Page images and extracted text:
*** Begin section ***
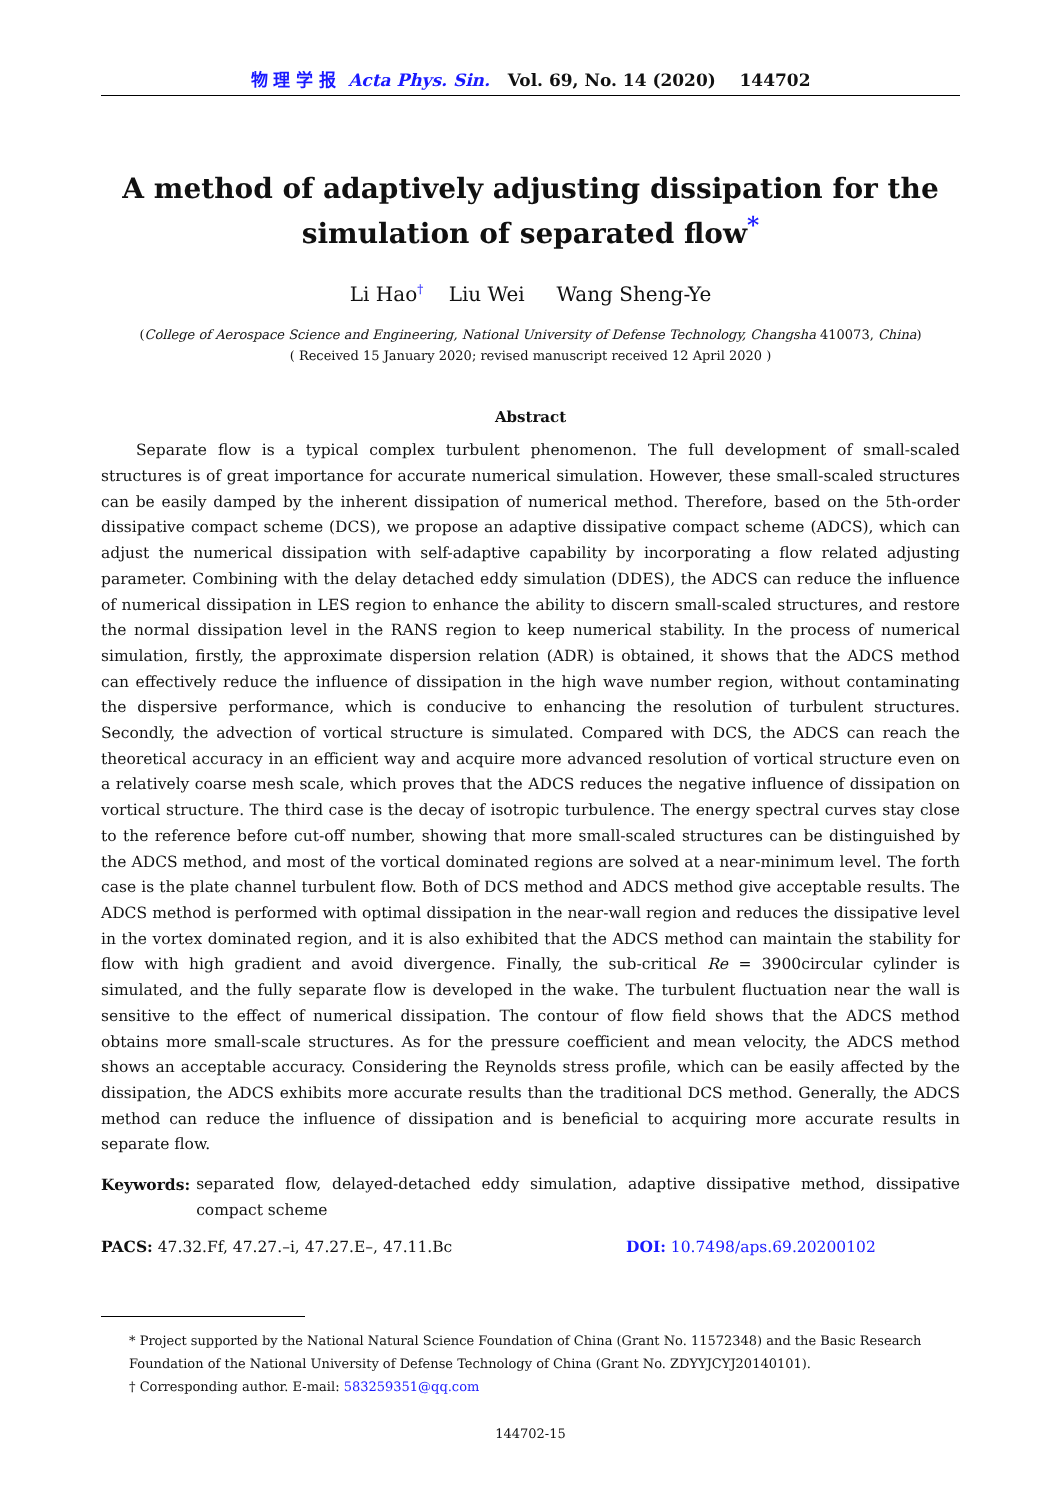物 理 学 报 Acta Phys. Sin. Vol. 69, No. 14 (2020) 144702
A method of adaptively adjusting dissipation for the simulation of separated flow<sup>*</sup>
Li Hao<sup>†</sup> Liu Wei Wang Sheng-Ye
(College of Aerospace Science and Engineering, National University of Defense Technology, Changsha 410073, China)
( Received 15 January 2020; revised manuscript received 12 April 2020 )
Abstract
Separate flow is a typical complex turbulent phenomenon. The full development of small-scaled structures is of great importance for accurate numerical simulation. However, these small-scaled structures can be easily damped by the inherent dissipation of numerical method. Therefore, based on the 5th-order dissipative compact scheme (DCS), we propose an adaptive dissipative compact scheme (ADCS), which can adjust the numerical dissipation with self-adaptive capability by incorporating a flow related adjusting parameter. Combining with the delay detached eddy simulation (DDES), the ADCS can reduce the influence of numerical dissipation in LES region to enhance the ability to discern small-scaled structures, and restore the normal dissipation level in the RANS region to keep numerical stability. In the process of numerical simulation, firstly, the approximate dispersion relation (ADR) is obtained, it shows that the ADCS method can effectively reduce the influence of dissipation in the high wave number region, without contaminating the dispersive performance, which is conducive to enhancing the resolution of turbulent structures. Secondly, the advection of vortical structure is simulated. Compared with DCS, the ADCS can reach the theoretical accuracy in an efficient way and acquire more advanced resolution of vortical structure even on a relatively coarse mesh scale, which proves that the ADCS reduces the negative influence of dissipation on vortical structure. The third case is the decay of isotropic turbulence. The energy spectral curves stay close to the reference before cut-off number, showing that more small-scaled structures can be distinguished by the ADCS method, and most of the vortical dominated regions are solved at a near-minimum level. The forth case is the plate channel turbulent flow. Both of DCS method and ADCS method give acceptable results. The ADCS method is performed with optimal dissipation in the near-wall region and reduces the dissipative level in the vortex dominated region, and it is also exhibited that the ADCS method can maintain the stability for flow with high gradient and avoid divergence. Finally, the sub-critical Re = 3900circular cylinder is simulated, and the fully separate flow is developed in the wake. The turbulent fluctuation near the wall is sensitive to the effect of numerical dissipation. The contour of flow field shows that the ADCS method obtains more small-scale structures. As for the pressure coefficient and mean velocity, the ADCS method shows an acceptable accuracy. Considering the Reynolds stress profile, which can be easily affected by the dissipation, the ADCS exhibits more accurate results than the traditional DCS method. Generally, the ADCS method can reduce the influence of dissipation and is beneficial to acquiring more accurate results in separate flow.
Keywords: separated flow, delayed-detached eddy simulation, adaptive dissipative method, dissipative compact scheme
PACS: 47.32.Ff, 47.27.–i, 47.27.E–, 47.11.Bc DOI: 10.7498/aps.69.20200102
* Project supported by the National Natural Science Foundation of China (Grant No. 11572348) and the Basic Research Foundation of the National University of Defense Technology of China (Grant No. ZDYYJCYJ20140101).
† Corresponding author. E-mail: 583259351@qq.com
144702-15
*** End section ***
EXERCISE INSTRUCTIONS: The line containing "(Grant No. ZDYYJCYJ20140101)." and all lines after it, to the end of the records, are to be output exactly and alone.

REPLY:
* Project supported by the National Natural Science Foundation of China (Grant No. 11572348) and the Basic Research Foundation of the National University of Defense Technology of China (Grant No. ZDYYJCYJ20140101).
† Corresponding author. E-mail: 583259351@qq.com
144702-15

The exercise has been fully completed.